More examples of how climate is making us poorer.
Paradoxically, as homes are getting further out of reach for young people, those who own homes are at greater risk of losing value with changing climate risks.
It’s no surprise that home purchasing costs have soared, with mortgage rates hovering near two-decade highs and property prices breaking records. What’s shocking is how quickly prices have ballooned out of reach. The annual income needed to afford monthly payments on a median-priced home in the US was $126,670 in 2024—a 60% jump from $79,330 in 2021, according to the Harvard Joint Center for Housing Studies. Meanwhile the US median household income was $80,610 in 2023, the most recent year for which data is available, up just 1.3% from three years earlier. “There’s no rush to be a homeowner given that differential,” says Laurie Goodman, founder of the Housing Finance Policy Center at the Urban Institute.
For decades part of the logic for buying a house was that, after the down payment, mortgage payments were generally cheaper than renting. Ultrapricey cities such as New York and San Francisco were the exception.

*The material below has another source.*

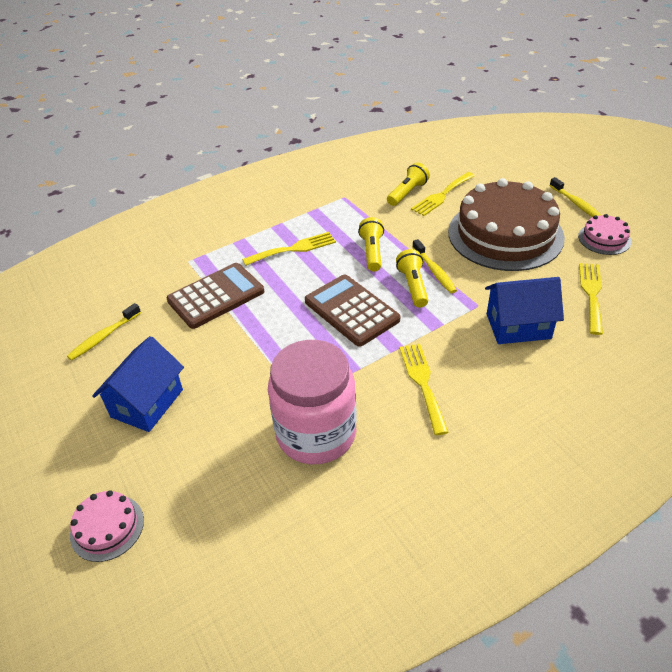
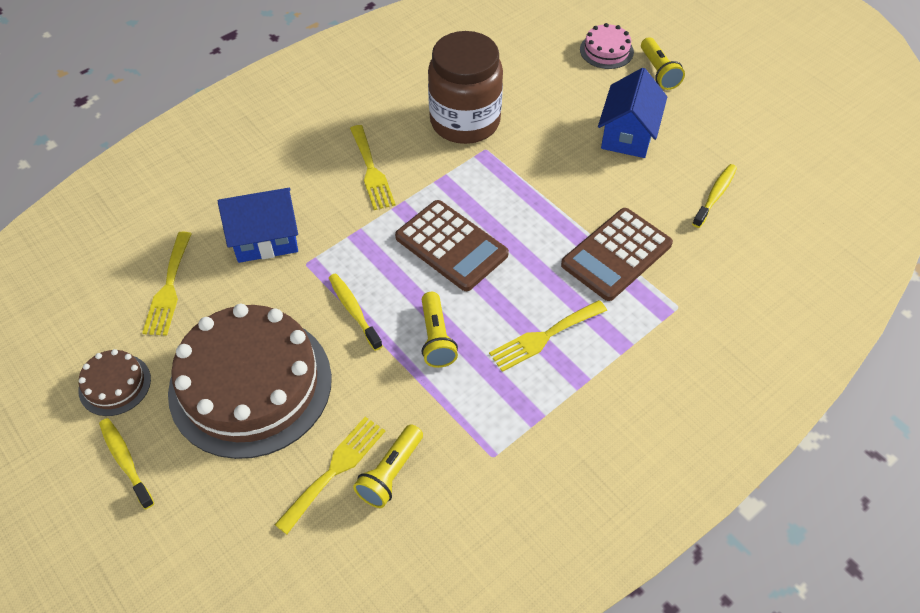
camera: 170 degrees right, 10 degrees up
(316, 433) = (465, 121): pink jar -> brown jar
(413, 286) = (381, 286): yellow flashlight -> yellow flashlight (658, 72)
(604, 239) = (115, 384): pink cake -> brown cake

Well, no more: As of June, renting was on average $908 a month cheaper than buying a starter home, and the cost of owning was higher in 49 of the 50 largest US metro areas, according to Realtor.com. Pittsburgh is the last major city where owning is cheaper than renting. In 2021, when mortgage rates were at rock bottom, buying was still as cheap or cheaper than renting in 21 markets, including Atlanta, Cleveland, Philadelphia and Tampa, Florida.
The costs associated with homeownership are all spiraling upward, particularly as climate change exacts its toll. The average insurance bill has jumped 74% across the US since 2010, thanks to the growing prevalence of floods, wildfires and other disasters, according to Cotality, a real estate data service. From 1980 to 2024, Texas—one of the country’s hottest housing markets, with vast stores of land and few rules around development—has led the country in annual disasters exceeding $1 billion in damage. It had 20 such events in 2024, up from five in 2014. That was before July’s flash floods killed at least 135 people in an area with tens of thousands of buildings.
As home prices soar, so do assessments; in Florida, for example, property tax bills rose almost 50% from 2019 through 2024, according to Cotality. Property taxes jumped 33% in Dallas and 32% in Clark County, Nevada—home to Las Vegas—over the same period.
Building or buying a new house costs even more than purchasing an existing home, and President Donald Trump’s tariffs are making the materials more expensive. Another cost pressure: Immigrant workers—the majority of plasterers, drywall installers, roofers and painters—are going into hiding as US Immigration and Customs Enforcement raids terrorize their communities.
Homeownership has long been a prime symbol of having “made it” in American society. The Founding Fathers saw it as a prerequisite for the right to vote. After World War II, tax benefits and appreciating values turned homes into a kind of passive savings account that owners could pass on to descendants.